__DOCUMENT EXCERPT__:
Fifty years of research have documented a sobering reality: There are substantial differences among parents in how they engage and communicate with their children, and these differences impact the development of a child's language and cognitive skills.

Studies initiated during the War on Poverty first explored how parents' verbal engagement with young children varied among families differing in education and income, or socioeconomic status (SES) [e.g. Bee, Van Egeren, Pytkowicz Streissguth, Nyman, & Leckie, 1969; Hess & Shipman, 1965; Schachter, 1979]. In their 1995 monograph Meaningful Differences in the Everyday Experience of Young American Children, Betty Hart and Todd Risley were the first to document huge disparities in the sheer amount of language that caregivers in different families directed to young children. Although they found substantial variability in child-directed speech within as well as between SES groups, the differences between children in advantaged and disadvantaged families were surprisingly large. They also found that those children who did not have the benefits of rich verbal engagement early in life were more likely to be behind in cognitive and language skills in kindergarten and elementary school.

Hart and Risley's [1995] discovery of a 30-million-word gap in language to children from higher- and lower-SES backgrounds over the first three years of life is now widely cited in the popular press as well as in academic journals. But for more than a decade, this powerful study was essentially ignored. In the 1960s, claims that some learning difficulties in children from disadvantaged families could be linked to inadequate cognitive stimulation at home came to be known as the “cultural deficit” model [Riessman, 1962]. A fierce backlash emerged in the 1970s, rejecting this view as unsubstantiated by scientific evidence and as deeply disrespectful of minority parents in poverty whose use of language with children was grounded in cultural traditions of parenting different from those in more affluent mainstream families [Fernald & Weisleder, 2011]. Consistent with these criticisms, a dominant view in the field of language acquisition through the 1990s was that focusing on SES differences in speech to children reflected a “deficit approach to the language of disadvantaged subcultures, providing the middle-class researcher with yet another stick with which to beat the working-class parent ” [Pine, 1992, p. 247]. That Hart and Risley were not cited at all in the hefty recent Handbook of Language Socialization [Duranti, Ochs, & Schieffelin, 2012] shows that their results are still viewed by some scholars as irrelevant to understanding how language is learned.

__Saved entries__:
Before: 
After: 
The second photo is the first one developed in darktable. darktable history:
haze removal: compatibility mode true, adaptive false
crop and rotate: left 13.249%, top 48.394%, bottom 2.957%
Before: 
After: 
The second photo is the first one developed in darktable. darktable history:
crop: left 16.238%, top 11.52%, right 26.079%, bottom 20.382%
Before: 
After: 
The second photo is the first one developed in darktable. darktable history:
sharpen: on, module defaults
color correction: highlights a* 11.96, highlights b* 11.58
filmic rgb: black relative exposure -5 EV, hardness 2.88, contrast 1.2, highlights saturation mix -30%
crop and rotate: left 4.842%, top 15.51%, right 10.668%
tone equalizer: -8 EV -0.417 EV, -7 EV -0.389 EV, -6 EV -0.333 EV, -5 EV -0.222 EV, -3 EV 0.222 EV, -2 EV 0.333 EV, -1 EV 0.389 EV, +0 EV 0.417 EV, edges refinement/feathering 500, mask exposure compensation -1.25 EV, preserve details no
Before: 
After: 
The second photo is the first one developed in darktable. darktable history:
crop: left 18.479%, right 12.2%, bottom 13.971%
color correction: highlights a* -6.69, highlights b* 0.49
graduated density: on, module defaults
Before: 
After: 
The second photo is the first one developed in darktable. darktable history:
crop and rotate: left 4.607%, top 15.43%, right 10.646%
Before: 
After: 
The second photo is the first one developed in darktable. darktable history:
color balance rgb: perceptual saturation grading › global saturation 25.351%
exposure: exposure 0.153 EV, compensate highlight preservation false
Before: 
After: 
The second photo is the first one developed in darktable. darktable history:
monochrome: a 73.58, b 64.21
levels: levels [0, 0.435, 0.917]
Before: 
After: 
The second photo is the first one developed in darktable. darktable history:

__DIRECTIVE 1__:
Answer these questions using the passage on parents' speech to young children:
(a) What is the title of Hart and Risley's 1995 monograph?
(b) What name was given to the 1960s claims linking some learning difficulties to inadequate cognitive stimulation at home?
(c) Which recent handbook did not cite Hart and Risley at all?
__DIRECTIVE 2__:
Reproduce the stretch of the passage on parents' speech to young children from "Fifty years of" through "and cognitive skills.".
__DIRECTIVE 3__:
Continue the passage on parents' speech to young children, picking up after its final sentence.

__TASK RESULT 1__:
(a) Meaningful Differences in the Everyday Experience of Young American Children
(b) The "cultural deficit" model
(c) The Handbook of Language Socialization [Duranti, Ochs, & Schieffelin, 2012]

__TASK RESULT 2__:
Fifty years of research have documented a sobering reality: There are substantial differences among parents in how they engage and communicate with their children, and these differences impact the development of a child's language and cognitive skills.

__TASK RESULT 3__:
But fortunately, these perspectives are starting to change. Claims that early interactions between parents and infants lay the foundation for children's later language and cognitive development are no longer dismissed as scientifically questionable and culturally disrespectful. Several researchers have now studied larger samples of families from more diverse backgrounds, confirming disparities among children in their early language experience that are related to several different aspects of vocabulary and language growth [Hoff, 2003, 2013; Huttenlocher, Waterfall, Vasilyeva, Vevea, & Hedges, 2010; Pan, Rowe, Singer, & Snow, 2005; Rowe, 2012; Song, Spier, & Tamis-LeMonda, 2014]. Our own research has shown that by 24 months of age, English-learning children from lower-SES Caucasian families were already 6 months behind their more advantaged peers in vocabulary and language understanding [Fernald, Marchman, & Weisleder, 2013]. In another study with Spanish-learning toddlers from Latino families, we recorded parent-child interactions over a 10-hour day at home. There were surprisingly large differences in how much parents talked to their 18-month-olds even within this low-income population. One toddler heard 1,200 words of child-directed speech per hour, while another heard only 67 words per hour. Importantly, the amount of language these Latino children heard at home at 18 months predicted their vocabulary and language understanding skills six months later. Moreover, it was speech addressed directly to the child - not the overall amount of speech overheard by the child from adult-to-adult conversations or on TV - that predicted language outcomes [Weisleder & Fernald, 2013].

Although the “30-million-word gap” has become a popular buzzword in recent discussions of early childhood interventions and policy [e.g. Talbot, 2015], Hart and Risley were explicit that the quantity of speech is actually a proxy for the quality of children's early language experience. Quantity and quality of child-directed speech are highly correlated in real world interactions. Parents who talk more with their children also tend to use more of the rich vocabulary, complex ideas, and back-and-forth conversation known to promote language growth [Rowe, 2012]. It is this kind of high-quality verbal engagement that current policy initiatives are trying to encourage.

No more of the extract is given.